Burton: Lawmakers should settle civil justice reform
By By William F. West / community editor
Sept. 2, 2002
State Sen. Terry Burton wants state lawmakers to settle the issue of civil justice reform during a special session that starts Thursday.
Gov. Ronnie Musgrove has called a special session on private prison funding. He said lawmakers can consider medical malpractice insurance and civil justice reform after they approve prison funding.
Burton, D-Newton, served this summer on a joint House and Senate committee that studied civil justice reform. He discussed the special session last week with The Meridian Star editorial board.
The Meridian Star: Give us your impression of what's on the agenda, what direction you see us going in the special session and the way this has been handled in recent past weeks.
Burton: It's been my impression that this governor has said that he would call a special session. Included in that special session would be the private prison issue, which the House failed to pass in the past special session. When that issue is dealt with, then we would be given the opportunity to deal with medical malpractice reforms.
What bothers me about this whole deal is the governor seems to be giving a lot more credibility to the House recommendations than the Senate recommendations. The House recommendations are strictly medical malpractice.
The Senate heard the same testimony as the House. We heard from business. We heard from industry. We heard from individuals. We heard from trial lawyers, from the insurance industry and from the medical arena.
When all was said and done and taking everything into consideration the great majority of the members of that Senate committee felt like that we should address not only medical malpractice but other general reforms of the civil justice system.
The governor has chosen to ignore that and that really is a shame because the 13 members of the Senate worked just as hard as the 13 members of the House. And to ignore the Senate recommendations is a slam at us for the hard work that we put in. And it was hard work.
The Star: Why are you saying he's ignoring the Senate's recommendations?
Burton: Because our recommendations take into consideration medical malpractice and other reforms in the civil justice system, including business, insurance, changes in venue all kinds of things.
The House has some of those recommendations, but they only apply to medical malpractice. They don't apply to the business side of it. The House chose to ignore the need for reforms in business and industry.
The governor is saying basically, "I agree with the House. We're only going to deal with medical malpractice." And I think that's wrong.
I think that eight members out of 13 signed a report proposing changes to the system not only for medical malpractice, but for the civil justice system in general.
And eight out of 13 is a super-majority. And he ought to give us some credibility and give the Senate members of that committee some credibility in this call.
The Star: Didn't Musgrove say that if lawmakers passed the prison bill and the medical malpractice bill that he would put general civil justice reform on the table? If he's saying that, how could you say that he's ignoring the Senate.
Burton: That was my understanding last week. But in the (governor's) news conference (to outline the special session), it was my understanding that there was absolutely no mention of business and industry and general tort reforms.
The Star: Does it seem like he's making an about-face on this?
Burton: I don't know. It bothers me that it wasn't mentioned at all. And I am absolutely convinced the governor wants no reforms of any shape, form or fashion other than what he feels he has to do to be politically expedient.
I don't think he wants any reforms at all, but he would be willing to give up a few for the doctors. That's just wrong. We need to deal with this issue in general because it's not going to go away.
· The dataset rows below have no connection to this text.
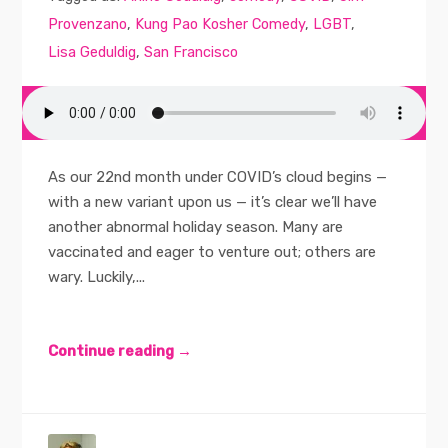
Provenzano
,
Kung Pao Kosher Comedy
,
LGBT
,
Lisa Geduldig
,
San Francisco
As our 22nd month under COVID’s cloud begins —
with a new variant upon us — it’s clear we’ll have
another abnormal holiday season. Many are
vaccinated and eager to venture out; others are
wary. Luckily,...
Continue reading →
What is a medical malpractice crisis right now and I am convinced we are in a crisis is a looming crisis for business, industry and individuals who are trying to get insurance in this state. And to ignore that is absolutely wrong. And it's malfeasance to the utmost degree for an elected official to ignore that.
The Star: What about the method that he's using, saying lawmakers can consider medical malpractice insurance after funding private prisons?
Burton: It's extortion, in my opinion, to say, "I'll do this, if you'll do that to my satisfaction." It's absolute extortion. We need to have on the call the issues that are pertinent.
I keep hearing about this Department of Human Services crisis and a $19 million shortfall. He hasn't mentioned that yet and there are a lot of issues out there that we could address while we're in town. It's not just about the prison and the medical malpractice and tort reforms in general.
There's some other issues out there that need to be looked at while we're in town. Why keep having a special session to deal with one issue here and one issue there? Let's get them all in one special session.
We've had way too many special sessions already. And we need to have one and get the work done and get out of there and let the members of the Legislature go back to their usual vocations and make a living.